What you need to do:
Render the lines of the items below as a JSON list of strings, one string per line, starting at the line containing "family: Thomisidae" and continuing through the end of the items, both ends included. Omit blank lines and leave the pictures out of the answer.

====== Dataset excerpts

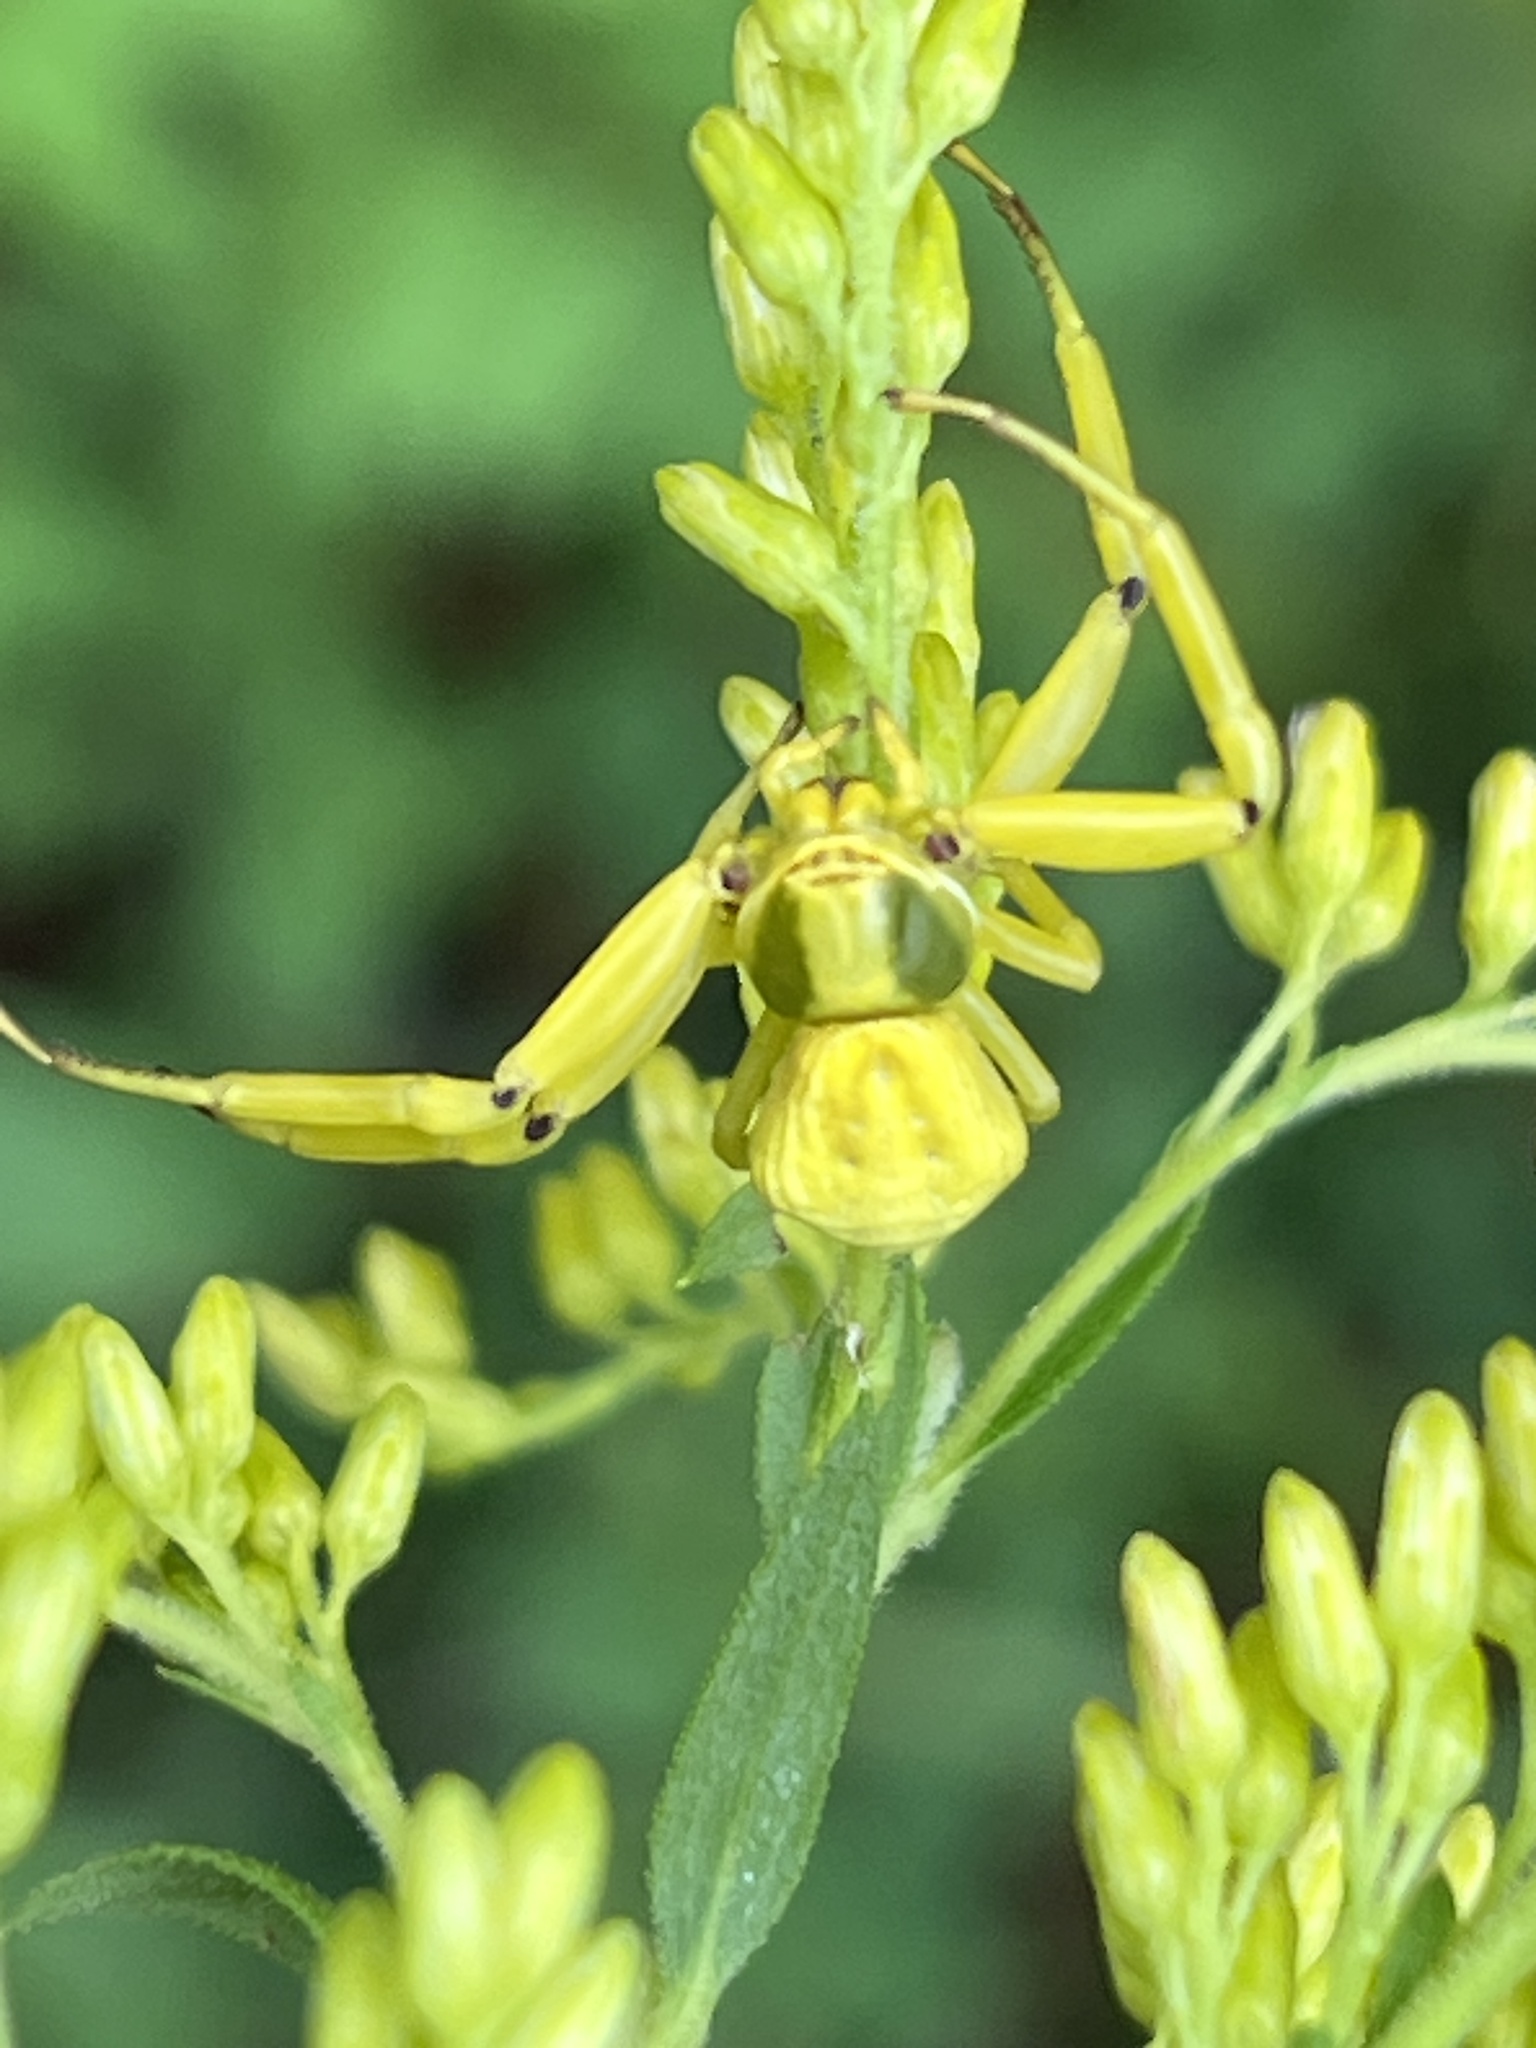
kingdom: Animalia
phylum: Arthropoda
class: Arachnida
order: Araneae
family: Thomisidae
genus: Misumenoides
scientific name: Misumenoides formosipes
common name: White-banded crab spider
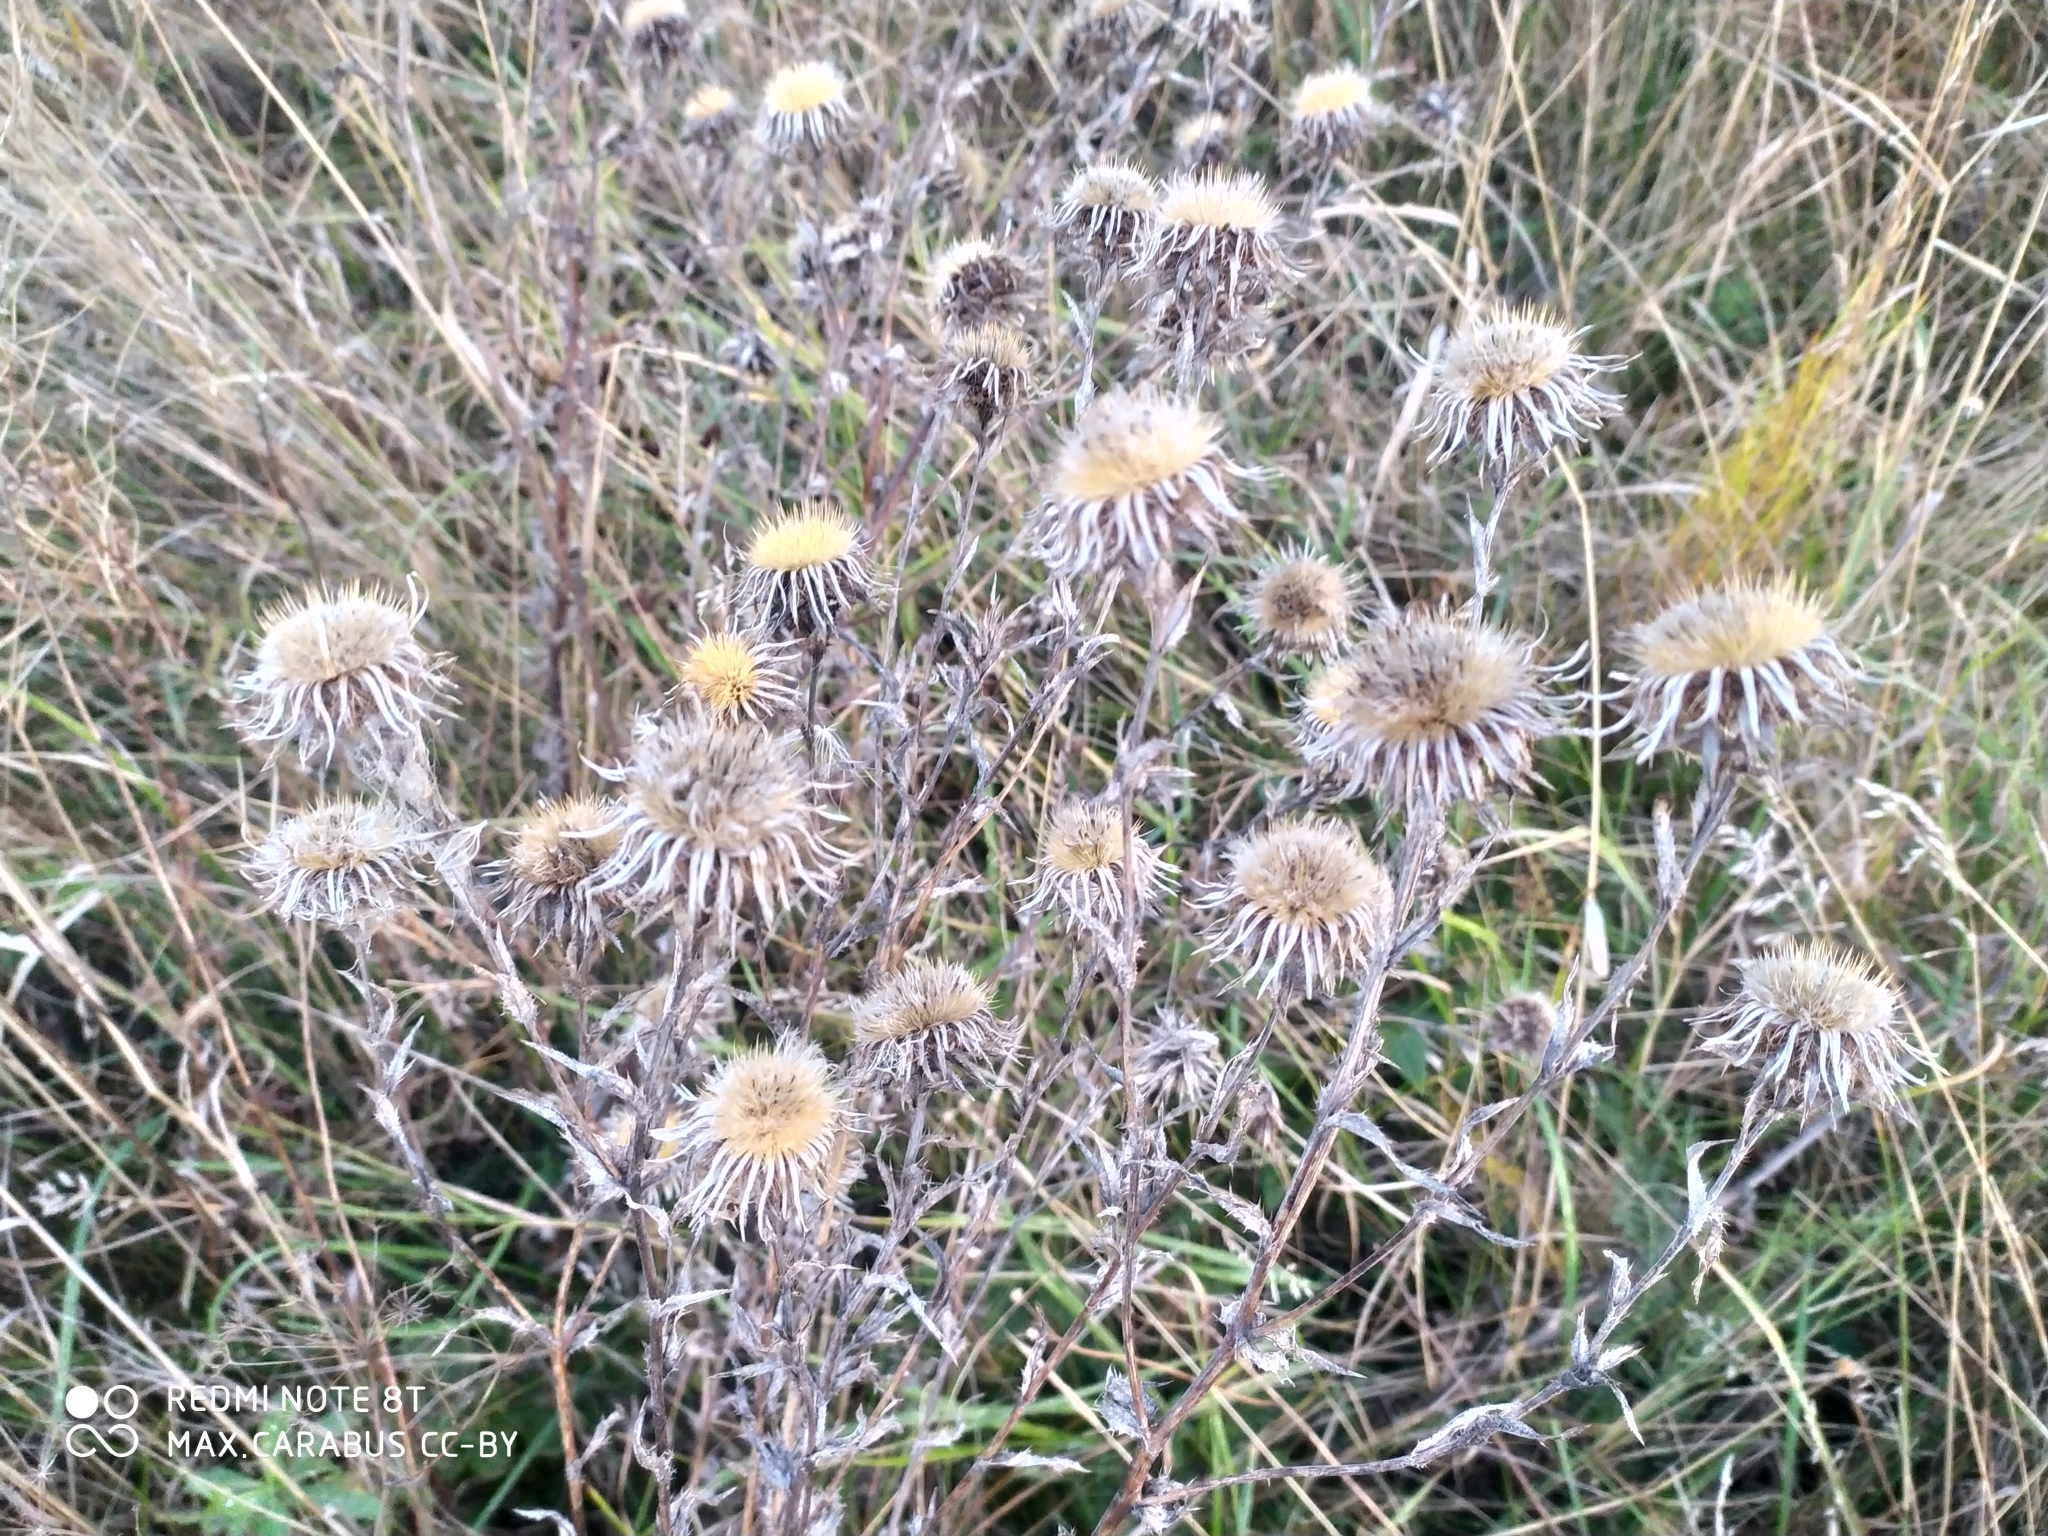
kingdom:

============

The completed task:
[
  "family: Thomisidae",
  "genus: Misumenoides",
  "scientific name: Misumenoides formosipes",
  "common name: White-banded crab spider",
  "kingdom:"
]